Huang attended the University of Pittsburgh and Rollins College and got a degree from the Benjamin N Cardozo School of Law, mostly so that “no one could ever look down on me again.” But his heart wasn’t in legal work.
He designed street fashion and worked as a comedian before landing a small spot on the Food Network show Ultimate Recipe Showdown. He prepared something he called Chairman Mao’s Cherry Cola skirt steak (and he knocks David Chang for inauthenticity?) and served it on a bun. “I lost the competition,” he says, “but won the crowd.”
His parents were against him stepping into the food world. He had a law degree! But he’d always been a maniacal eater. Fresh Off the Boat contains a lot of salty food-minded writing, the best of it totally unprintable here.

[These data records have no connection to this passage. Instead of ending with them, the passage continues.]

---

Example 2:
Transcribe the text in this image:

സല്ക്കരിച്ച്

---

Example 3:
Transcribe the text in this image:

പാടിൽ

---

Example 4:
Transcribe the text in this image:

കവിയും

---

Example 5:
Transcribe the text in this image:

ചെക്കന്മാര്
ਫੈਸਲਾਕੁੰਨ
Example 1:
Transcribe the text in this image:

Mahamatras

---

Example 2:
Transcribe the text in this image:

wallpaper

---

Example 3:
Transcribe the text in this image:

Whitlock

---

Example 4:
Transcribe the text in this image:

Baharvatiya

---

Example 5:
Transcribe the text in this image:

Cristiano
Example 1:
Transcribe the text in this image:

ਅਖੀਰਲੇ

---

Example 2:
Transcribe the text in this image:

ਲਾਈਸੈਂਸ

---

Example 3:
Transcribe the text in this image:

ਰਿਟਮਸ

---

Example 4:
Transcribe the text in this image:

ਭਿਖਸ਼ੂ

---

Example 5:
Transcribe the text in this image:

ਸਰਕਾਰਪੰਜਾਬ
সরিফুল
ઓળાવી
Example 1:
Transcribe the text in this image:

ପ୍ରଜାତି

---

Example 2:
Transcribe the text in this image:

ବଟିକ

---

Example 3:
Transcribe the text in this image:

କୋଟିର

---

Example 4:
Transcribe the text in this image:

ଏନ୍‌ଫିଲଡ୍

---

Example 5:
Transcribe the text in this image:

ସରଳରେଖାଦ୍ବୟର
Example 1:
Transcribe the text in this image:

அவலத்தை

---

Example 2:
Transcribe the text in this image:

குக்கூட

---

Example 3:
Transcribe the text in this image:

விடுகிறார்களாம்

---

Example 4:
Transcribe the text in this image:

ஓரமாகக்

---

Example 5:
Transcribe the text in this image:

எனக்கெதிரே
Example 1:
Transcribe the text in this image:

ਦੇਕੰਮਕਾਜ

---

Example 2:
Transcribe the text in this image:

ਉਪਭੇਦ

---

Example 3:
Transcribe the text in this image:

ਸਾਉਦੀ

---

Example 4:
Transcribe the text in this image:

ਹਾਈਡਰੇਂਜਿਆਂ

As a kid he understood that “Chuck E Cheese was for mouth breathers and kids with Velcro shoes.” The Huang family van couldn’t turn without “looking like a club sandwich falling apart.” In high school he was a first-rate stoner chef, using a clothing iron on frozen chimichangas. He comes to realize that “the one place that America allows Chinese people to do their thing is in the kitchen.”
You’ll pick a lot of gristle from between your teeth while reading Fresh Off the Boat. Huang works too hard to establish his street cred. He’s full of himself in ways that work only in rap lyrics. (“My food was, is, and always will be ill.”) There are continuity mishaps; he turns up in college in Pittsburgh without a word about how he got there. He refers at one point to experiencing “mental diarrhea,” a phrase that some readers — older ones, especially — may feel could have been an alternate title for this whole production.
But Huang mostly puts this book across. It’s a rowdy and, in its way, vital counterpoint to the many dignified and more self-consciously literary memoirs we have about immigration and assimilation. It’s a book about fitting in by not fitting in at all.